L’humour, quelle que soit sa couleur, n’est pas donné à tous. Car l’humour recèle sa part de souffrance, de blessures et d’espérances. L’humoriste n’est jamais le roi, c’est le fou du roi. Celui qui prend des risques, dont celui d’être rejeté. L’humoriste n’a que le pouvoir d’émouvoir, de déranger, de faire rire, de rassurer, voire de déplaire. S’il s’arroge le droit de démolir des êtres, de les mettre à mort en les jetant aux bêtes des stades de toutes les hontes, il se déshonore et se révèle, tel qu’en lui-même, une bête traquée qui veut se reproduire à travers les autres. 

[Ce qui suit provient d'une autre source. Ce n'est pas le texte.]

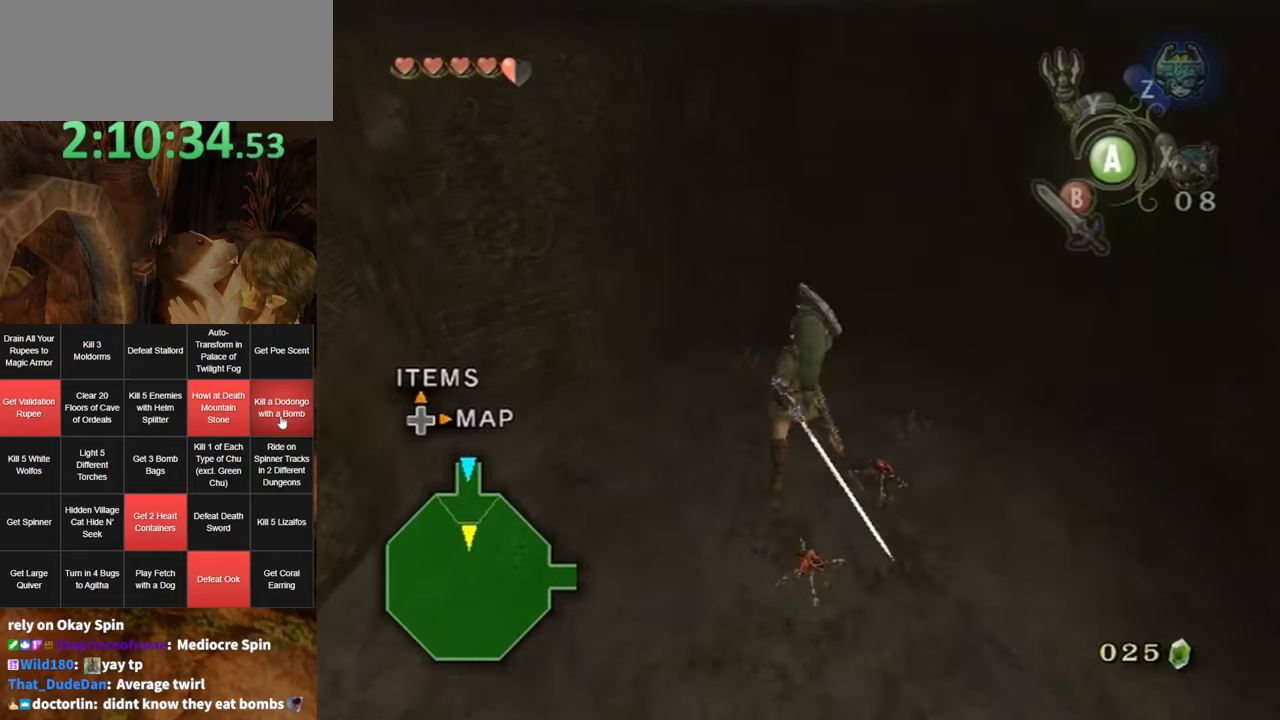
{"buttons": [], "left_stick": "up-right", "right_stick": "center", "events": [[50, "left_stick", "up-right"], [133, "left_stick", "up-left"], [266, "left_stick", "down-left"], [366, "left_stick", "down-right"], [483, "left_stick", "up-right"]]}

Mais de quoi tant d’humoristes qui ont pris parole dimanche se vengeaient-ils ? D’où leur viennent cette suffisance, cet aplomb, cette absence de surmoi qui les font glisser dans l’indécence et parfois dans l’obscénité devant des pairs qui rient avant même que les humoristes n’ouvrent leur bouche ? 

Depuis quand les humoristes peuvent-ils prétendre au statut de victime au Québec alors qu’ils sont encensés au-delà du bon sens ? Ont-ils peur de perdre ce qu’ils ne possèdent pas ? À savoir une tendresse à l’endroit des humains, une finesse dans leurs moqueries thérapeutiques et une lucidité qui les empêcherait de se croire au-dessus de ceux dont ils se rient.